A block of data
## start

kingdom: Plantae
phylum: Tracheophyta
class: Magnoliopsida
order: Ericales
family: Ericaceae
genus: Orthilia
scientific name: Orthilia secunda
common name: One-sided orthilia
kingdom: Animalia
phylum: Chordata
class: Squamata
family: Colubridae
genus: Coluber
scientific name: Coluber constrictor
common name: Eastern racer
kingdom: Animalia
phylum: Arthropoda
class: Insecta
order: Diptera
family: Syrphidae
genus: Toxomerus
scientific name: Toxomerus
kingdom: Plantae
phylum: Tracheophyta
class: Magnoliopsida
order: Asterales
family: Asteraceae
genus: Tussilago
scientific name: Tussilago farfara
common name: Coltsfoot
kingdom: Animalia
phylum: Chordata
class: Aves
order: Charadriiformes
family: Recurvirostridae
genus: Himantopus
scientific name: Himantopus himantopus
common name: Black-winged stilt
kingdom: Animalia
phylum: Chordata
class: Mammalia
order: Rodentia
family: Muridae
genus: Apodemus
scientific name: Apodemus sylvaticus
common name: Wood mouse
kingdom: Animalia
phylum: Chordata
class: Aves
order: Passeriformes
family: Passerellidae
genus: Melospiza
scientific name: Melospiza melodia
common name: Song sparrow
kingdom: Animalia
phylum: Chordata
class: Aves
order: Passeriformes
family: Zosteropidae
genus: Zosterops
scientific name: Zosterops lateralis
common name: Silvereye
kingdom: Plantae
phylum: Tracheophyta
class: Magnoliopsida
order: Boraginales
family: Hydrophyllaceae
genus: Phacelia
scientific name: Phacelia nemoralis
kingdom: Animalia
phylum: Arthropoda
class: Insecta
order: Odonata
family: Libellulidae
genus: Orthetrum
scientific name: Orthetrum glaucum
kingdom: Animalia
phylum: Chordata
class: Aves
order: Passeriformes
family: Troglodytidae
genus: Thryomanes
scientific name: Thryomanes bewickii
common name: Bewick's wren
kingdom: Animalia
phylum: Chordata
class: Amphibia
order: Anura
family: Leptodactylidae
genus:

## end

- _Required work_:
Copy all of the lines above without changing anything.

- _Finished task_:
kingdom: Plantae
phylum: Tracheophyta
class: Magnoliopsida
order: Ericales
family: Ericaceae
genus: Orthilia
scientific name: Orthilia secunda
common name: One-sided orthilia
kingdom: Animalia
phylum: Chordata
class: Squamata
family: Colubridae
genus: Coluber
scientific name: Coluber constrictor
common name: Eastern racer
kingdom: Animalia
phylum: Arthropoda
class: Insecta
order: Diptera
family: Syrphidae
genus: Toxomerus
scientific name: Toxomerus
kingdom: Plantae
phylum: Tracheophyta
class: Magnoliopsida
order: Asterales
family: Asteraceae
genus: Tussilago
scientific name: Tussilago farfara
common name: Coltsfoot
kingdom: Animalia
phylum: Chordata
class: Aves
order: Charadriiformes
family: Recurvirostridae
genus: Himantopus
scientific name: Himantopus himantopus
common name: Black-winged stilt
kingdom: Animalia
phylum: Chordata
class: Mammalia
order: Rodentia
family: Muridae
genus: Apodemus
scientific name: Apodemus sylvaticus
common name: Wood mouse
kingdom: Animalia
phylum: Chordata
class: Aves
order: Passeriformes
family: Passerellidae
genus: Melospiza
scientific name: Melospiza melodia
common name: Song sparrow
kingdom: Animalia
phylum: Chordata
class: Aves
order: Passeriformes
family: Zosteropidae
genus: Zosterops
scientific name: Zosterops lateralis
common name: Silvereye
kingdom: Plantae
phylum: Tracheophyta
class: Magnoliopsida
order: Boraginales
family: Hydrophyllaceae
genus: Phacelia
scientific name: Phacelia nemoralis
kingdom: Animalia
phylum: Arthropoda
class: Insecta
order: Odonata
family: Libellulidae
genus: Orthetrum
scientific name: Orthetrum glaucum
kingdom: Animalia
phylum: Chordata
class: Aves
order: Passeriformes
family: Troglodytidae
genus: Thryomanes
scientific name: Thryomanes bewickii
common name: Bewick's wren
kingdom: Animalia
phylum: Chordata
class: Amphibia
order: Anura
family: Leptodactylidae
genus:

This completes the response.